• [Exercise details] Return the exact lines from the one containing "corespondență telefonică, e-mail" through the final line of the material below, with both ends kept.

────────────────────────────────────────

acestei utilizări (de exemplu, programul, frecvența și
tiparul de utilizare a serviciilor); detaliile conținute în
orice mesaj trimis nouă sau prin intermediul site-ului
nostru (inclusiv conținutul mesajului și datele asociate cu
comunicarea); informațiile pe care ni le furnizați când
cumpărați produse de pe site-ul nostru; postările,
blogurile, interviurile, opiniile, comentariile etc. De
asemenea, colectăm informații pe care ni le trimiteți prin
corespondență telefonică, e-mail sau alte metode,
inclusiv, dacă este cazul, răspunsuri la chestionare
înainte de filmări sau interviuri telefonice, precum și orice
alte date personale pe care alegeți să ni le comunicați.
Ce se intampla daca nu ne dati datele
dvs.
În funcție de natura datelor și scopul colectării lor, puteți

────────────────────────────────────────

• [Written solution]
corespondență telefonică, e-mail sau alte metode,
inclusiv, dacă este cazul, răspunsuri la chestionare
înainte de filmări sau interviuri telefonice, precum și orice
alte date personale pe care alegeți să ni le comunicați.
Ce se intampla daca nu ne dati datele
dvs.
În funcție de natura datelor și scopul colectării lor, puteți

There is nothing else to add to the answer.